Il est encore trop tôt pour savoir si la mort mystérieuse par cancer de ce jeune artificier - et celle des autres victimes - est liée, de près ou de loin, au fait qu’il serait entré en contact avec des munitions contenant de l’uranium appauvri. Aucune preuve médicale n’a pour l’instant conforté cette hypothèse, et les scientifiques continuent d’observer, dans cette affaire, une extrême prudence. Il n’empêche : la dangerosité de la matière radioactive incriminée, dans certaines circonstances, est assez inquiétante pour justifier des demandes d’explication des pays concernés. Plusieurs d’entre eux s’étaient contentés de faire part de leurs craintes à l’OTAN. L’Italie va plus loin en demandant formellement à l’Alliance des informations précises sur l’utilisation " géographique " des munitions douteuses.

Cette démarche attire l’attention sur le traitement quelque peu désinvolte que l’état-major américain, maître de l’Alliance, inflige à ses alliés européens : ceux-ci n’ont en effet jamais été officiellement informés de l’usage par l’OTAN dans les Balkans - en Bosnie puis au Kosovo - de munitions à uranium appauvri, une matière qui rend les obus antichars plus denses et plus résistants. L’Europe a le droit de savoir à quels maux ses soldats sont exposés et donc d’exiger le maximum d’informations du Conseil atlantique, qui examinera ce dossier à Bruxelles le 9 janvier.

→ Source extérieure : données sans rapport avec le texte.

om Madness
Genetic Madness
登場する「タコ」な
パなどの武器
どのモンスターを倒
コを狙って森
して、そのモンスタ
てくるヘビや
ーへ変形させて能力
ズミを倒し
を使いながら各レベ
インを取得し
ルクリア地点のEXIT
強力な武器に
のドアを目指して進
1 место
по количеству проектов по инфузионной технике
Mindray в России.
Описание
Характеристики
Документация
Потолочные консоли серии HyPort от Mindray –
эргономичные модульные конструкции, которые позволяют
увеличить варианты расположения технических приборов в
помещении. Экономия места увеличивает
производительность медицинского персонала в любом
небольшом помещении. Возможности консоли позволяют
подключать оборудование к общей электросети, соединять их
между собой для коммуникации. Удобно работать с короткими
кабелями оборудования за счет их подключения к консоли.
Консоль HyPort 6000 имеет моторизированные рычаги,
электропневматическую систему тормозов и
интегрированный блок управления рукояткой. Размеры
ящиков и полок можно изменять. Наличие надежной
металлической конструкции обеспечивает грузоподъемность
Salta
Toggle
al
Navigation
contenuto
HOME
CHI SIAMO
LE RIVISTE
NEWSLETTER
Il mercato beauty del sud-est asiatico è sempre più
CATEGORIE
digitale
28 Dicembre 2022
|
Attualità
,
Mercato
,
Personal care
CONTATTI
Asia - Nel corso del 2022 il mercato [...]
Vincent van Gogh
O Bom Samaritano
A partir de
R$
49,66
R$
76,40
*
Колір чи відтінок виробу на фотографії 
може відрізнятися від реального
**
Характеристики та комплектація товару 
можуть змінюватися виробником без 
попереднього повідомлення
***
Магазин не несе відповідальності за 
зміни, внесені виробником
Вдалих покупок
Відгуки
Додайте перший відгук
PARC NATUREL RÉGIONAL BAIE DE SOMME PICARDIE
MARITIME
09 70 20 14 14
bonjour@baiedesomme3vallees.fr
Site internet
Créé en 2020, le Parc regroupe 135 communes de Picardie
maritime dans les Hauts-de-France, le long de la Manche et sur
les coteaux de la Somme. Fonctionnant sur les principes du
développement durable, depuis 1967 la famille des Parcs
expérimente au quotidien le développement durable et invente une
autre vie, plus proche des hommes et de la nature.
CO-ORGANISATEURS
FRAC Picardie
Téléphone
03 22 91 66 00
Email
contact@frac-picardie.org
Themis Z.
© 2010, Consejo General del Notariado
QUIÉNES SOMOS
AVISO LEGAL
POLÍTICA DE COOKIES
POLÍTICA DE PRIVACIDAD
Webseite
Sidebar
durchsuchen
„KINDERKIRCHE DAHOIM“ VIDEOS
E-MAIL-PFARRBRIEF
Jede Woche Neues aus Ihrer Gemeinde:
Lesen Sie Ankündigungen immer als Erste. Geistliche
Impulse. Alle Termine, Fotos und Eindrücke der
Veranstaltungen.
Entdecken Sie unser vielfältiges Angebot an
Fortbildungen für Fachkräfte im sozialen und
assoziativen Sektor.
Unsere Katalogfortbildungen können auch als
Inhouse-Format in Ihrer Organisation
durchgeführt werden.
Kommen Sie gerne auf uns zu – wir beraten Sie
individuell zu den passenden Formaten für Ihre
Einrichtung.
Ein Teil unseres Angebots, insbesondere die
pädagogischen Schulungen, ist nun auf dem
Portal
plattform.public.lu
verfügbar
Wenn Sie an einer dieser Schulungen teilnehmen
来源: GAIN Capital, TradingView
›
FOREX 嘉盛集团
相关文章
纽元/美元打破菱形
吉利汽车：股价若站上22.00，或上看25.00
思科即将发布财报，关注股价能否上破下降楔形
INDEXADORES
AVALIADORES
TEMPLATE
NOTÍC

L’OTAN ne peut s’en tenir à ses habituelles réponses dilatoires, insuffisantes à calmer une inquiétude européenne qui ne manquera pas de resurgir à chaque nouveau décès suspect. On ne peut oublier qu’un autre syndrome, dû à des contaminations chimiques, celui de la guerre du Golfe, pourrait avoir fait des milliers de victimes aux Etats-Unis, en Grande-Bretagne et au Canada depuis 1994. Cette inquiétante affaire met aussi à nouveau en lumière l’extrême sensibilité des gouvernements européens à tout ce qui touche, de près ou de loin, à la santé de leurs citoyens. Rien ne semble plus, dans leur esprit, devoir échapper au principe de précaution. Pas même la guerre.